What is the potential of furniture industry in foreign exchange that we can augment through our exports?
China has almost exports of $50 billion to the US which is the biggest for furniture in the world, then Vietnam has $1 billion, and I think our total exports are $25-26 billion. So, we have huge potential in terms of opportunities we have with us because we have a lot of labour. No matter how much you get automation, it still needs a hand but unfortunately, we do not have skills as the new generation is least interested in this industry. Our government need to make strategies for how to develop these skills, and some furniture clusters need to be taught with proper international standards.
What role can government play to augment the industry and which measures should they take for the betterment of this industry?
Our government needs to work on skills, develop infrastructure, and hire foreign consultants to meet international standards. Also, there need to be open design and production schools for proper management training, and even govt. should hire foreign teachers like Germans etc. for master training. There’s a need to develop courses from them, and then teach the students at the international level.
Given that Interwood has become a huge retail brand and there’s a huge marketing role as we’ve seen the evolution of social media. So, in your opinion has it played any role in making Interwood a huge retail brand?
Yes, because almost 30% of traffic derives from social media, 50% is from our brand awareness, and the rest is miscellaneous. So yes, social media has played a lot of impacts.
Please tell us about international presence that Interwood has or any specific country-wise clients?
As we are local-based manufacturers, and we have local-based sales, so 95% of our sales are local, 3-5% are exported to the US. Also, we’ve worked in Congo, built the parliament of Maldives, so off and on we do contractual work. More contracts are coming from the USA, for the ones who want high-end non-standard work, and we’re shipping to them.
How does a normal day in office look for you and how is your leadership style like?

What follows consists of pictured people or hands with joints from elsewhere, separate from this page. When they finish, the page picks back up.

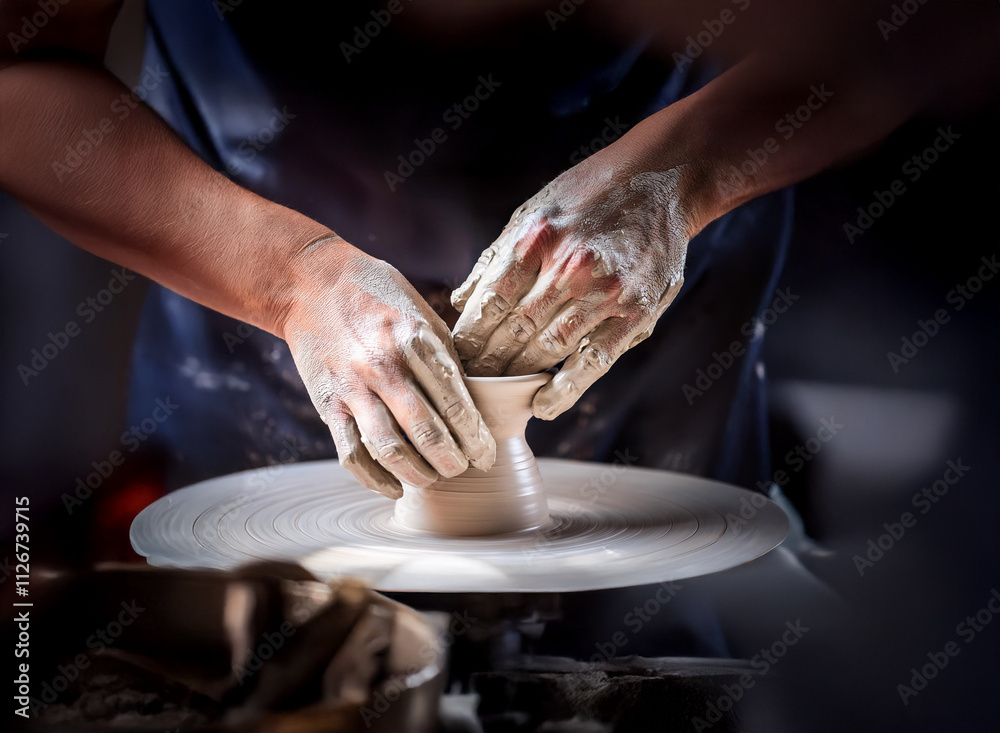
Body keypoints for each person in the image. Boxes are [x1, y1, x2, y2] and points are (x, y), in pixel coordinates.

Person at [2, 0, 997, 499]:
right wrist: (291, 275)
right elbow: (20, 85)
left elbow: (918, 31)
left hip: (657, 360)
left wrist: (680, 173)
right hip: (256, 357)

In the first part I take a round of production, I’ve 4-5 people (Production head, supply chain head, HR and quality head) and I take a round of the whole factory which is of about 1.5 hours. Then I have a meeting with finance and then I have an easy day and after that, I’m free to think whatever I want to like following things. Then I go home at 5-5:30 pm, reach home 6:15-6:30 pm and do my exercise. At 9:30, I’m off to bed.
I’ve a statement:
“Maturity = Focus + Discipline = Success”
Are there any women employee at your office and what is the scope of women in this field as furniture is normally associated with men?
I’m actually a big fan of women as they are very focused, and organized, and our R & D department has almost all the women working. Even most of the workforce, in the upholstery section also, have women who are working there and I’m really thinking for employing 30-40% women as they don’t waste time and are very disciplined. The secret of China’s progress is due to its women, and I think they have contributed more to the economy than men.
What is your take on CSR (Corporate Social Responsibility) and how Interwood is contributing its part?
Recently, we’ve started a CSR activity where we provide seeds to our customers to plant trees, and we also keep on investing in education. I’ve also established a vocational type school in a carpentry factory with a desk on, where I’ve provided them with a carpentry course and I also trained their teacher as well. I want to replicate this all over Pakistan but unfortunately, people are not coming to this side as the kids are somehow not really interested in this field.
Who has been your inspiration or a role model in your professional or personal life?
My all inspiration has come from my father. I’ve learnt from everybody at this organization as the core objective that it focuses on learning. But I’ve been inspired by my father.
Do you ever go through anger issues, if so, then how do you deal with it?
I get angry every day whenever I go to the production but in the last 5 years, I’ve narrowed down this anger issue by motivating those people. Allah has blessed me with a lot of patience; I’ve gone through so many rough times, so now I’ve controlled my anger issue.
What is your favorite tourist destination in Pakistan and internationally?
In Pakistan, Skardu is my favourite destination, I’ve been there, it’s amazing, I just love it. I’ve visited China and Germany so many times but I think Barcelona is the best place.
Are you fond of reading books and if so, then recommend a book to the audience?
I really don’t read books but one book I read and listen to every day is Quran, so I can only recommend that. I can only read articles, news etc. but I can’t read a book.
What your journey has taught you from young age till now?
The journey taught me that whenever you fall, don’t get anxious, learn from your failures and rise up. Don’t get defensive about it and don’t hide your mistakes. Correct your mistakes and move on.
Any message you want to give to the young generation who are studying or about to start their professional life?
Think about the ideas, and think out of the box. Challenge the status quo, create your original ideas, and innovation. This is where you become very special.